From: Greg Bur <greg.bur@×××××.com>
To: gentoo-user@l.g.o
Subject: Re: [gentoo-user] Die, process! Die!
Date: Tue, 31 Oct 2006 07:38:47
Message-Id: 976cb44f0610302333w30e4120sa61410df4669581c@mail.gmail.com
In Reply to: Re: [gentoo-user] Die, process! Die! by Richard Fish
1 On 10/30/06, Richard Fish <bigfish@××××××××××.org> wrote:
2 > On 10/30/06, Michael Sullivan <michael@××××××××××××.com> wrote:
3 > > I know my subject line is a little melodramatic, but this is really
4 > > frustrating. I frequently have processes that killall doesn't kill and
5 > > kill -9 <pid> doesn't touch. For instance, this is taken from top:
6 > >
7 > > 24135 root 16 0 229m 35m 1064 S 0.3 59.7 8:52.11 javadoc
8 >
9 > The only case that kill -9 doesn't work is if the process is locked up
10 > in a kernel call. What is this process doing...accesing network files
11 > per chance?
12 >
13 > > I have Cntrl+C on the emerge (five minutes ago) and I've issued multiple
14 > > killall javadocs and kill -9 24135 and still it runs.
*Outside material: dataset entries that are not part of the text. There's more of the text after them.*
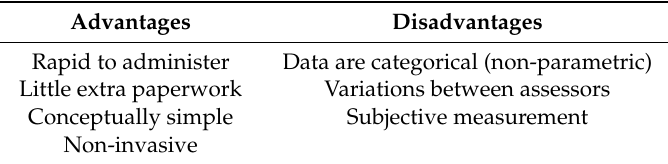
Table 2. Advantages and disadvantages of simple descriptive pain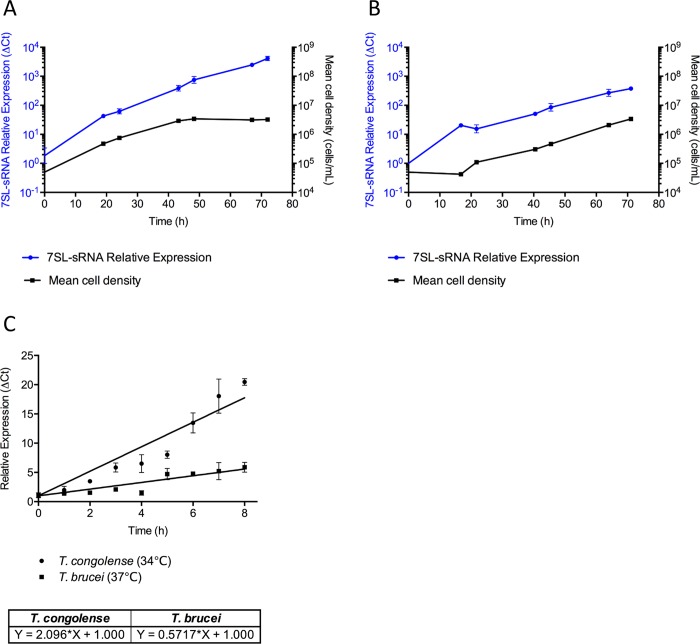
7SL-sRNA abundance is correlated to cell density in cultured trypanosome supernatants.Cell density of in vitro cultures of T. brucei (A) and T. congolense (B) was monitored over time and supernatant samples were simultaneously isolated for 7SL-sRNA detection (n = 2 per time point). (C) Relative levels of the 7SL-sRNA, normalized to the 0 hour time-point control, were observed to increase as cell density increased; statistical significance of correlation between cell density and relative Ct value was calculated by Spearman Rank correlation and Pearson’s product moment correlation.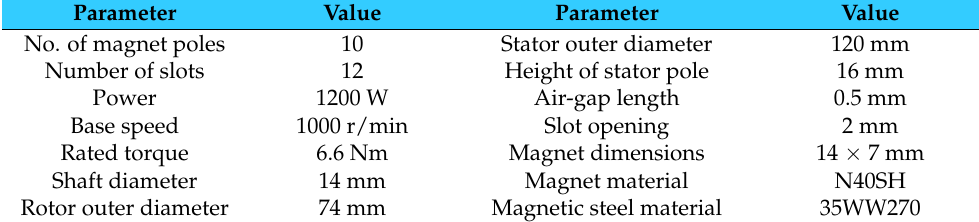
Table 1. The major parameters and dimensions of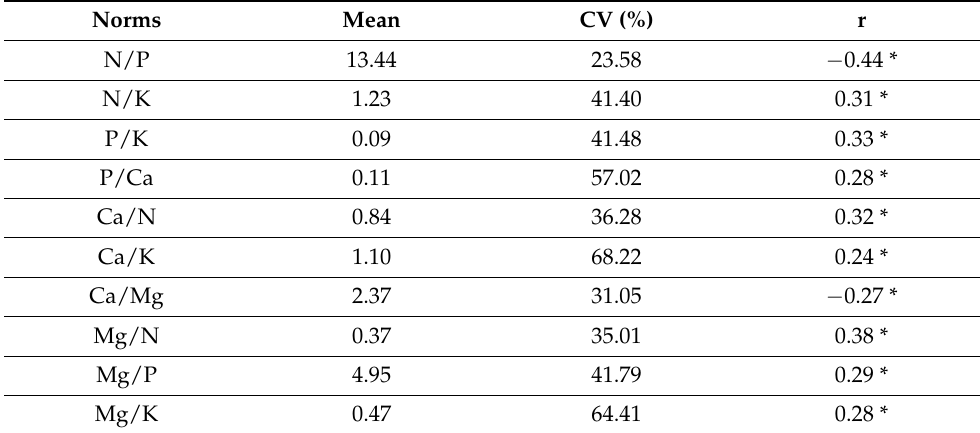
Table 1. DRIS norms (mean, CV, and correlation coefficient) in pepper crop in harvesting.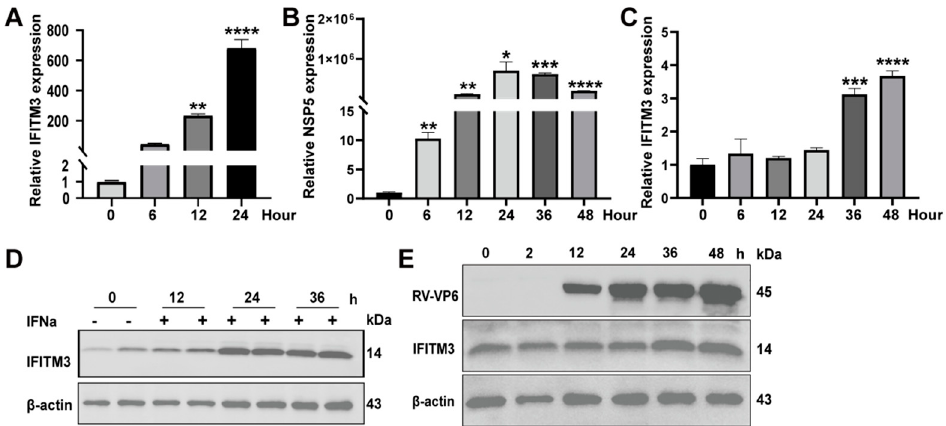
Figure 2. IFNa2b and RV promote the expression of IFITM3. ( A ) RT–qPCR analysis of IFITM3 in Caco2 cells after being incubated with IFNa2b (5000 U/mL) for the indicated time. ( B ) RT–qPCR analysis of the strain Wa–NSP5 in Caco2 cells infected with the strain Wa at 0.2 MOI for the indicated time. ( C ) RT–qPCR analysis of IFITM3 in Caco2 cells infected with the strain Wa at 0.2 MOI for the indicated time. ( D ) Western blot analysis of IFITM3 in Caco2 cells after being incubated with IFNa2b (5000 U/mL) for the indicated time. ( E ) Western blot analysis of the strain Wa–VP6 and IFITM3 in Caco2 cells infected with the Wa strain at 0.2 MOI for certain time ( A – C ) Results represented the mean ± SD and were measured in technical duplicates, n = 3. *, p < 0.05; **, p < 0.01; ***, p < 0.001 and ****, p < 0.0001 (Student’s t test).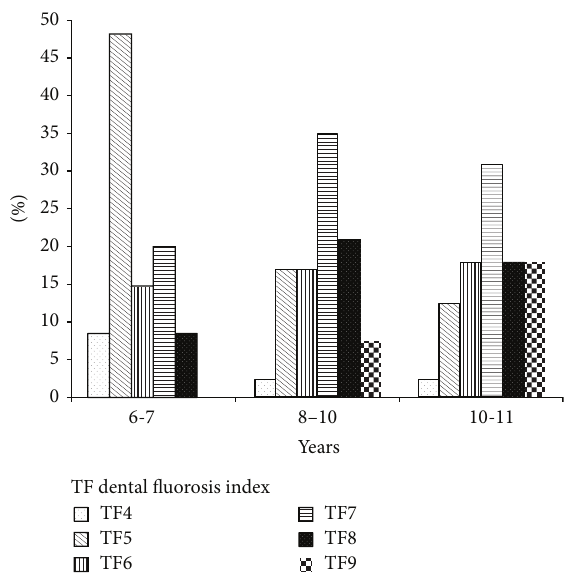
Figure 2: Distribution of dental fluorosis according to the TF index by age group as percentage.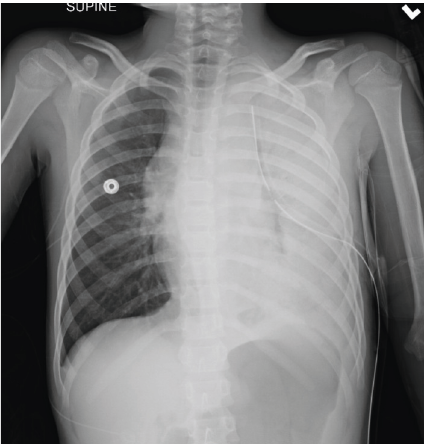
Figure 3: Immediate postchest tube thoracostomy chest radio- graph demonstrating resolution of the mass effect and midline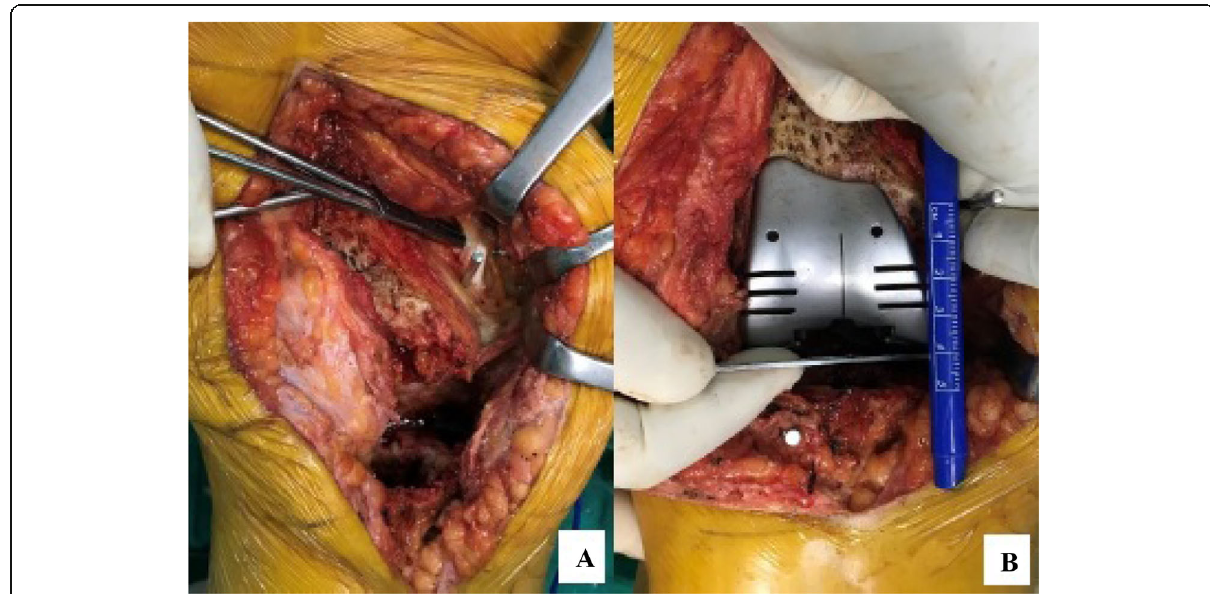
Fig. 1 a. Kirshner wire placed at the insertion of the Adductor Magnus muscle (Adductor Tubercule). b. Joint line restorations with femoral trial prothesis according to calculations from AT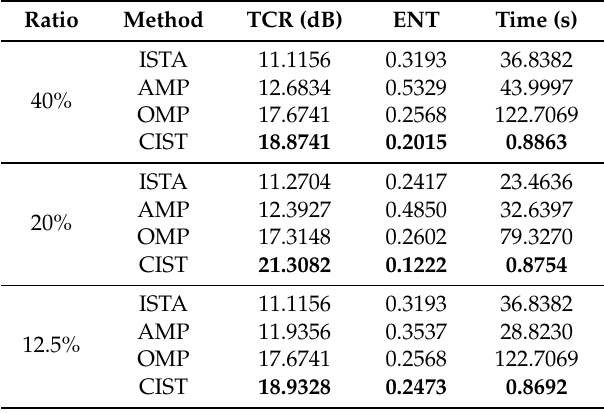
Figure 9. ISAR imaging results of data II of different methods at ratio 40%, 20% and 12.5%, respectively. Table 4. Evaluation for Measured Experiments of data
Is there a way of
15 > > getting rid of this process short of rebooting the machine?
16 >
17 > If -9 doesn't work, it means your kernel is hungup, and yeah, you'll
18 > have to reboot to fix.
19 >
20 > -Richard
21 > --
22
23 I seem to remember seeing a utility called zkill at packetstorm once
24 that was intended to kill "zombie" processes. I'm not sure if this is
25 what you are encountering but you might want to give it a look. It
26 should be noted that zkill is one of those YMMV use-at-your-own-risk
27 type utilities and I'm not even sure if it will work with recent
28 kernels but it might be worth taking a look at.